Read through the lines below and copy the ones holding the string "size".

### [Supplied records]
· · · · · · ·
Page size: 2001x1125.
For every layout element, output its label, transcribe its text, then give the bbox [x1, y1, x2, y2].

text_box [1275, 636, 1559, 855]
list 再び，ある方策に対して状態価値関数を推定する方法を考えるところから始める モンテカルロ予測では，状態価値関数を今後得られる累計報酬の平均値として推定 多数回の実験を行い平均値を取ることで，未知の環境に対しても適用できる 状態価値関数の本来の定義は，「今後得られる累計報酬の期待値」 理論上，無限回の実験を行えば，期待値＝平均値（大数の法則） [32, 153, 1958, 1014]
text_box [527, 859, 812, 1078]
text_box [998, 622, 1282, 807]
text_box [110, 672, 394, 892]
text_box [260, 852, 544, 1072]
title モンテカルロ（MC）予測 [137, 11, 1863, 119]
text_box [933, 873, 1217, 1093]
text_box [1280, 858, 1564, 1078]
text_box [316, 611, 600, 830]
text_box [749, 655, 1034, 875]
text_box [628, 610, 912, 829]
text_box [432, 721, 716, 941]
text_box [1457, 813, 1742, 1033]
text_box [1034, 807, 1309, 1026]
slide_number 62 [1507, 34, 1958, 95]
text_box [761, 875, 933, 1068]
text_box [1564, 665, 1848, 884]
· · · · · · ·
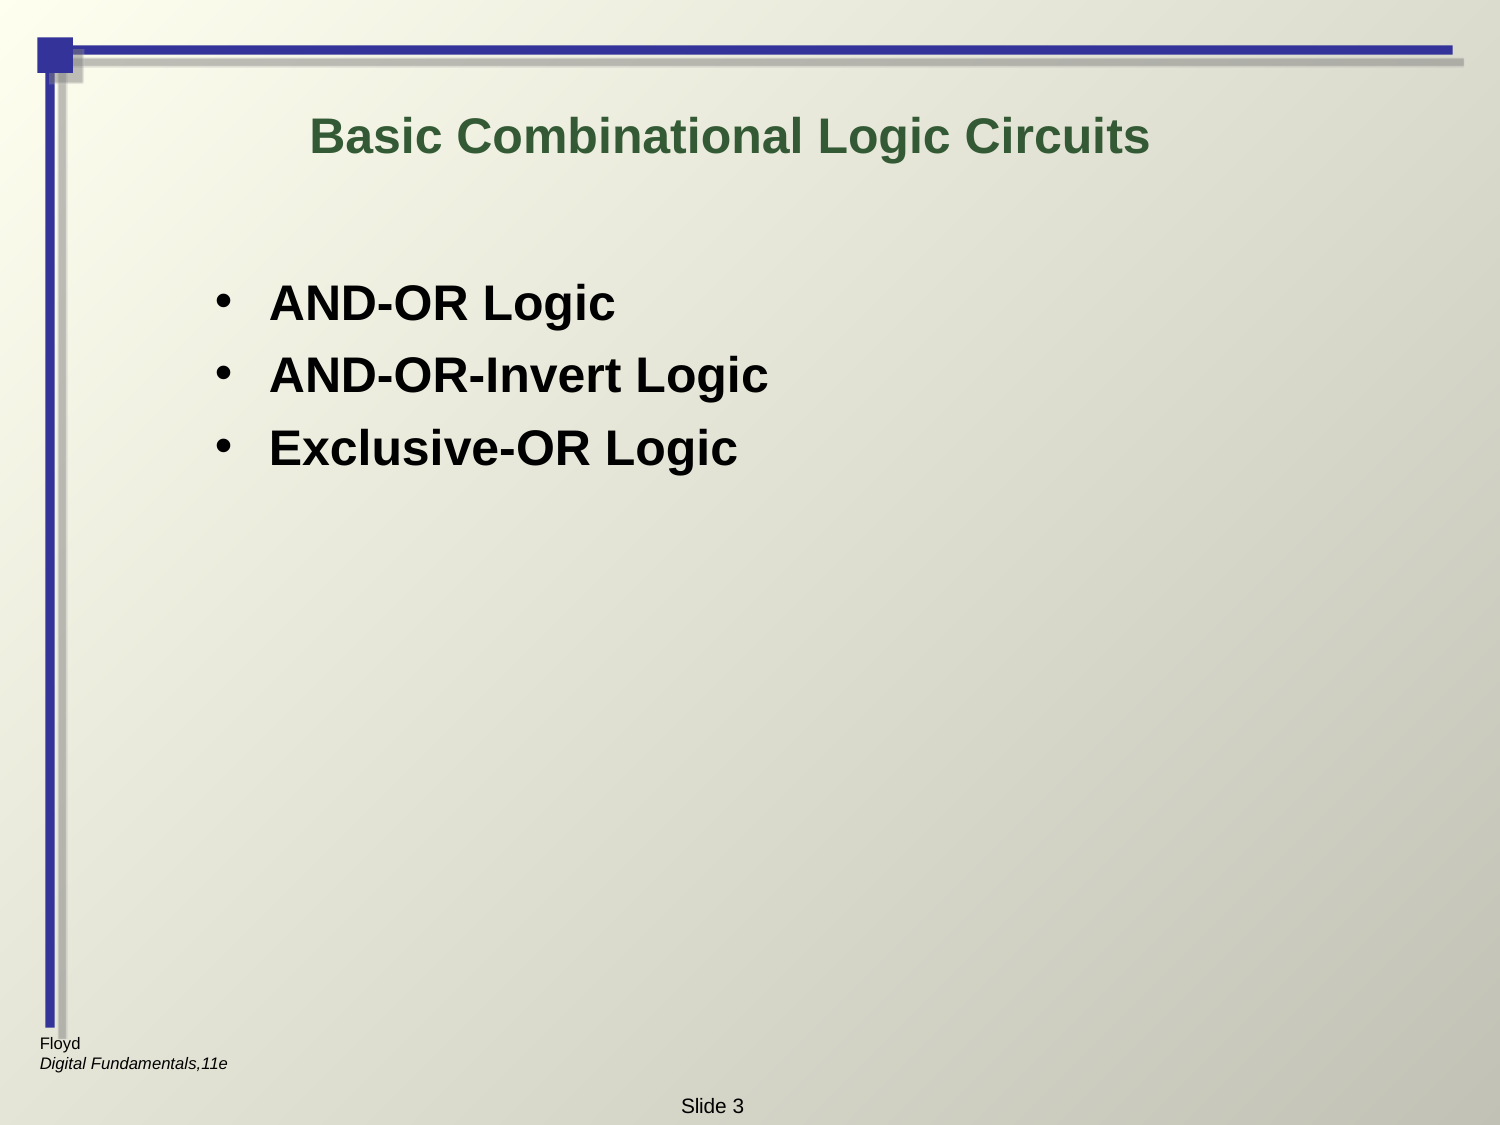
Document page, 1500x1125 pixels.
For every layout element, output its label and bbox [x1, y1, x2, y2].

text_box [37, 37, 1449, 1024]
· · · · · · ·
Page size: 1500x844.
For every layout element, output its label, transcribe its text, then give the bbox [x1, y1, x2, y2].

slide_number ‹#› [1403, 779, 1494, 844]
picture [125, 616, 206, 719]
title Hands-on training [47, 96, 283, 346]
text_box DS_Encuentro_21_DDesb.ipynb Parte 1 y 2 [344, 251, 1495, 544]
· · · · · · ·
### [Result for this exercise]
Page size: 2001x1125.
Page size: 1500x844.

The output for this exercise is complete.